The Court, through Justice Frankfurter, made the government pay the diminution in the going concern value of the business. In reaching this conclusion, Justice Frankfurter first observed that the loss in going concern value, though related in part to intangibles, is property capable of being destroyed by the government so as to give rise to an obligation of just compensation under the Fifth Amendment.

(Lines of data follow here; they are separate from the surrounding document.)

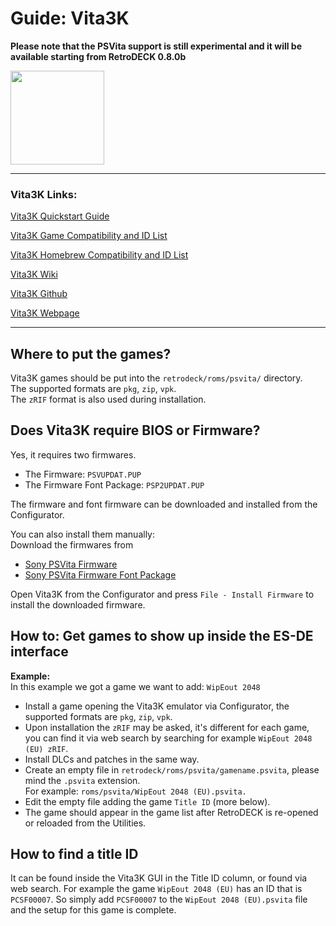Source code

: # Guide: Vita3K

**Please note that the PSVita support is still experimental and it will be available starting from RetroDECK 0.8.0b**

<img src="../../wiki_images/logos/vita3k-logo.png" width="150">

---

### Vita3K Links:
[Vita3K Quickstart Guide](https://vita3k.org/quickstart.html)

[Vita3K Game Compatibility and ID List](https://vita3k.org/compatibility.html?lang=en)

[Vita3K Homebrew Compatibility and ID List](https://vita3k.org/compatibility-homebrew.html)

[Vita3K Wiki](https://github.com/Vita3K/Vita3K/wiki)

[Vita3K Github](https://github.com/Vita3K/Vita3K)

[Vita3K Webpage](https://vita3k.org/)

---

## Where to put the games?
Vita3K games should be put into the `retrodeck/roms/psvita/` directory.<br>
The supported formats are `pkg`, `zip`, `vpk`. <br>
The `zRIF` format is also used during installation.<br>

## Does Vita3K require BIOS or Firmware?
Yes, it requires two firmwares.

- The Firmware: `PSVUPDAT.PUP`
- The Firmware Font Package: `PSP2UPDAT.PUP`

The firmware and font firmware can be downloaded and installed from the Configurator.

You can also install them manually:<br>
Download the firmwares from

- [Sony PSVita Firmware](https://www.playstation.com/en-us/support/hardware/psvita/system-software/)
- [Sony PSVita Firmware Font Package](https://dus01.psp2.update.playstation.net/update/psp2/image/2022_0209/sd_59dcf059d3328fb67be7e51f8aa33418/PSP2UPDAT.PUP?dest=usand)

Open Vita3K from the Configurator and press `File - Install Firmware` to install the downloaded firmware.

## How to: Get games to show up inside the ES-DE interface

**Example:** <br>
In this example we got a game we want to add: `WipEout 2048`


- Install a game opening the Vita3K emulator via Configurator, the supported formats are `pkg`, `zip`, `vpk`.
- Upon installation the `zRIF` may be asked, it's different for each game, you can find it via web search by searching for example `WipEout 2048 (EU) zRIF`.
- Install DLCs and patches in the same way.
- Create an empty file in `retrodeck/roms/psvita/gamename.psvita`, please mind the `.psvita` extension.<br>
For example: `roms/psvita/WipEout 2048 (EU).psvita.`
- Edit the empty file adding the game `Title ID` (more below).
- The game should appear in the game list after RetroDECK is re-opened or reloaded from the Utilities.

## How to find a title ID
It can be found inside the Vita3K GUI in the Title ID column, or found via web search.
For example the game `WipEout 2048 (EU)` has an ID that is `PCSF00007`.
So simply add `PCSF00007` to the `WipEout 2048 (EU).psvita` file and the setup for this game is complete.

In his opinion, Frankfurter posed the question: "When do such circumstances occur?" Justice Frankfurter conceded, arguendo, that such circumstances do not arise in the normal taking of a fee interest. This, he said, could only be justifiable because the intangible parts of the value of the business are normally transferable. Note that he did not say that there can never be a fee condemnation situation giving rise to an obligation to give full going business value as just compensation. In fact, he illustrated that obligation by cases involving the taking of the land and buildings of a public utility. Frankfurter concluded:

But the public utility cases plainly cannot be explained by the fact that the taker received the benefit of the utility's going concern value. If benefit to the taker were made the measure of compensation, it would be difficult to justify higher compensation for farm land taken as a firing range than for swamp or sandy waste equally suited to the purpose. It would be equally difficult to deny compensation for value to the taker in excess of value to owner. The rationale of the public utility cases, as opposed to those in which circumstances have brought about a diminution of going concern value although the owner remained free to transfer it, must therefore be that an exercise of the power of eminent domain which has the inevitable effect of depriving the owner of the going concern value of his business is a compensable "taking" of property.

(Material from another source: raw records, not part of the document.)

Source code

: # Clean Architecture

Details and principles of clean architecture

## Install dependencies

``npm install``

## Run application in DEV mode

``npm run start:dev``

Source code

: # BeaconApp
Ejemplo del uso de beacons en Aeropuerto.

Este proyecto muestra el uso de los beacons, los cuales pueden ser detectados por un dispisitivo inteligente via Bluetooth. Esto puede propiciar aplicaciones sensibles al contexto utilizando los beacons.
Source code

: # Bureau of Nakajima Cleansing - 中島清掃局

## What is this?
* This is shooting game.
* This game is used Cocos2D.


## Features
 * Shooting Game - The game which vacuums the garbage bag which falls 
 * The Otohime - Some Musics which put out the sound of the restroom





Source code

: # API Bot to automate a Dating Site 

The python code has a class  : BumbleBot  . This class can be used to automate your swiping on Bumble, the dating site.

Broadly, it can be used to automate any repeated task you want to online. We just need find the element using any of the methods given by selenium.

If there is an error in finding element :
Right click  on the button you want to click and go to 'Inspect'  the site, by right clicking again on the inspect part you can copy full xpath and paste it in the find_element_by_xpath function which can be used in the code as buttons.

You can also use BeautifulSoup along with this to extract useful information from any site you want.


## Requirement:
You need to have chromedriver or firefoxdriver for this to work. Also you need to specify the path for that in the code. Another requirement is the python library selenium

Thus, the Court reasoned that “the intangible acquires a value . . . no different from the value of the business’ physical property,” and concluded that intangibles such as trade routes of a laundry service were condemnable, upon payment of just compensation, when properly taken for a public use.

==Concurring Opinion==

Justice Rutledge understood the majority opinion to stand for the proposition that short-term takings of property entail considerations not present where complete title has been taken, and agreed with at least this much of the decision. However, he cautioned against a formulation of theoretical rules defining their nature or prescribing their measurement (for purposes of compensation), and noted that what seems theoretically sound may prove unworkable for judicial administration. He concluded:

But I do not understand the opinion of the Court to do more than indicate possible approaches to the compensation of such interests. Since remand of the case will permit the empirical testing of these approaches, I join in the Court's opinion.

==Dissenting Opinion==

Justice Douglas, with whom Justices Black, Vinson, and Reed concurred, dissented from the majority decision, and asserted that the majority decision forced the United States to pay not for what it gets, but for what the owner loses. Warning that the majority decision "forged new constitutional doctrine," the dissent argued that government was only required to pay just compensation for the property that it actually receives. That the trade routes were of no use to the government was particularly persuasive to the dissenting Justices, and they argued that if the business was destroyed, the destruction was an unintended incident of the taking of land, and thus not compensable.